Bali Seafood International introduces worker empowerment initiative
North Atlantic, Inc. and its subsidiary, Bali Seafood International (BSI), have introduced a worker empowerment initiative designed to improve the social responsibility of its seafood sourcing.
North Atlantic was founded with sustainability as a core principle of its business approach, owner Jerry Knecht said in a recent SeafoodSource interview. The Workplace Agreements for Ethical Seafood (WAES) initiative, announced during a workshop on 18 March at Seafood Expo North America in Boston, Massachusetts, U.S.A., furthers the company’s existing efforts “towards commercially-driven practices that advance sustainability and social responsibility,” he said.

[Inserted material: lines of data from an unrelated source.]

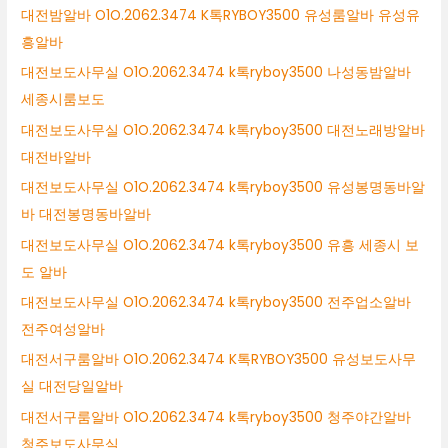
대전밤알바 O1O.2062.3474 K톡RYBOY3500 유성룸알바 유성유
흥알바
대전보도사무실 O1O.2062.3474 k톡ryboy3500 나성동밤알바
세종시룸보도
대전보도사무실 O1O.2062.3474 k톡ryboy3500 대전노래방알바
대전바알바
대전보도사무실 O1O.2062.3474 k톡ryboy3500 유성봉명동바알
바 대전봉명동바알바
대전보도사무실 O1O.2062.3474 k톡ryboy3500 유흥 세종시 보
도 알바
대전보도사무실 O1O.2062.3474 k톡ryboy3500 전주업소알바
전주여성알바
대전서구룸알바 O1O.2062.3474 K톡RYBOY3500 유성보도사무
실 대전당일알바
대전서구룸알바 O1O.2062.3474 k톡ryboy3500 청주야간알바
청주보도사무실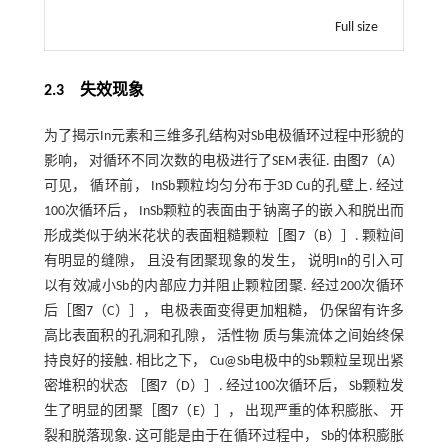
Full size
2.3 失效现象
为了揭示In元素和三维多孔结构对Sb电极循环过程中形貌的
影响， 对循环不同次数的电极进行了SEM表征. 由
图7
（A）
可见， 循环前， InSb颗粒均匀分布于3D Cu的孔壁上. 经过
100次循环后， InSb颗粒的表面由于钠离子的嵌入和脱出而
形成类似于纳米花状的表面粗糙颗粒［
图7
（B）］. 颗粒间
有明显的缝隙， 且没有团聚现象的发生， 说明In的引入可
以有效减小Sb的内部应力并阻止颗粒团聚. 经过200次循环
后［
图7
（C）］， 电极表面变得更加粗糙， 仍保留有许多
高比表面积的孔洞和孔隙， 活性物 质与集流体之间始终保
持良好的接触. 相比之下， Cu@Sb电极中的Sb颗粒呈现出紧
密堆积的状态 ［
图7
（D）］. 经过100次循环后， Sb颗粒发
生了明显的团聚［
图7
（E）］， 出现严重的体积膨胀、 开
裂和脱落现象. 这可能是由于在循环过程中， Sb的体积膨胀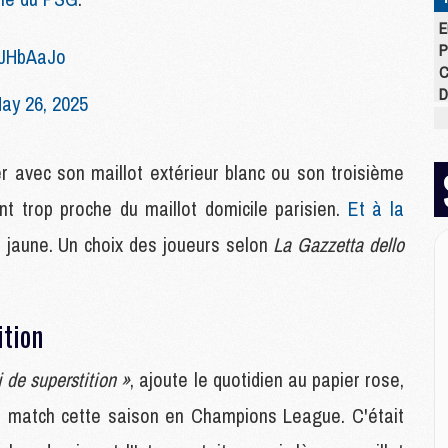
E
P
h7JHbAaJo
C
D
ay 26, 2025
M
M
M
luer avec son maillot extérieur blanc ou son troisième
M
M
ant trop proche du maillot domicile parisien.
Et à la
M
lot jaune. Un choix des joueurs selon
La Gazzetta dello
M
M
ition
C
M
i de superstition »
, ajoute le quotidien au papier rose,
C
M
'un match cette saison en Champions League. C'était
M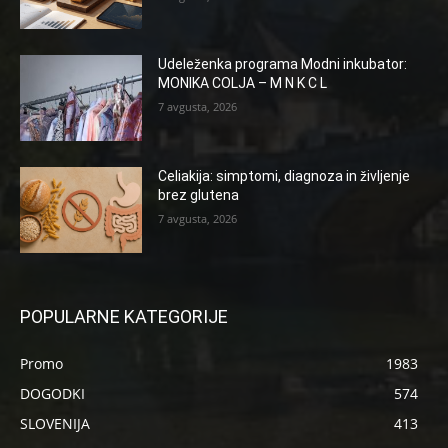
Udeleženka programa Modni inkubator:
MONIKA COLJA – M N K C L
7 avgusta, 2026
Celiakija: simptomi, diagnoza in življenje
brez glutena
7 avgusta, 2026
POPULARNE KATEGORIJE
Promo
1983
DOGODKI
574
SLOVENIJA
413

The WAES initiative includes the use of workplace agreements both with its fishermen and processing workers at its new plant in Santong, Sumbawa, Indonesia. These agreements have been negotiated and facilitated by the Indonesian Seafarers Union (Kesatuan Pelaut Indonesia), the company said. The company’s approach incorporates components of the Certification and Ratings Collaboration’s Framework for Social Responsibility in the Seafood Sector, which include the three elements of social contracts deemed essential by the Monterey Framework (protecting human rights, dignity and access to resources/ensuring equality and equitable opportunity to benefit, and improving food and livelihood security).
“By supporting worker-driven agreements and initiatives, WAES promotes real, on-the-ground labor improvements and represents an expansion of what corporate social responsibility might look like,” Bali Seafood International said in a press release.
The move represents “innovation beyond the current social audit approach as the primary means of understanding working conditions in seafood supply chains,” the company said.
“Born from NAI/BSI’s recognition of the limitations of social audit schemes – which are periodic, may not fit well with the nuances of fisheries supply chains, and can be expensive for small- and medium-sized suppliers – WAES will instead use a more worker-driven approach to improve the responsibility of global seafood sourcing,” it said. “Worker-driven concepts, such as workplace agreements, are ongoing, address workers directly, and, coupled with a union framework, allow employees to voice concerns as they arise and better uncover worker grievances.”
New initiatives adopted by Bali Seafood International include “Pay for Grade” system, which is designed to reward fishers who bring in the best-quality fish and who refrain from catching immature and brood stock, and Fishery Community Resource Centers, which ties together a mini-processing plant, ice production facilities, fisheries management center, education center, gear store, and a micro-financing office. The education centers offer coaching on maximizing fishing effort, catch monitor efforts and operational decision-making.
“As we continue our efforts towards commercially-driven managed fisheries and sustainability, we are encouraged by the opportunity to clearly identify what we are doing to also advance worker and supplier welfare as part of that effort,” Knecht said in the release.
BSI’s Sumbawa facility will serve as the company’s first pilot of WAES, with plans for additional expansion of the program in 2020, he said.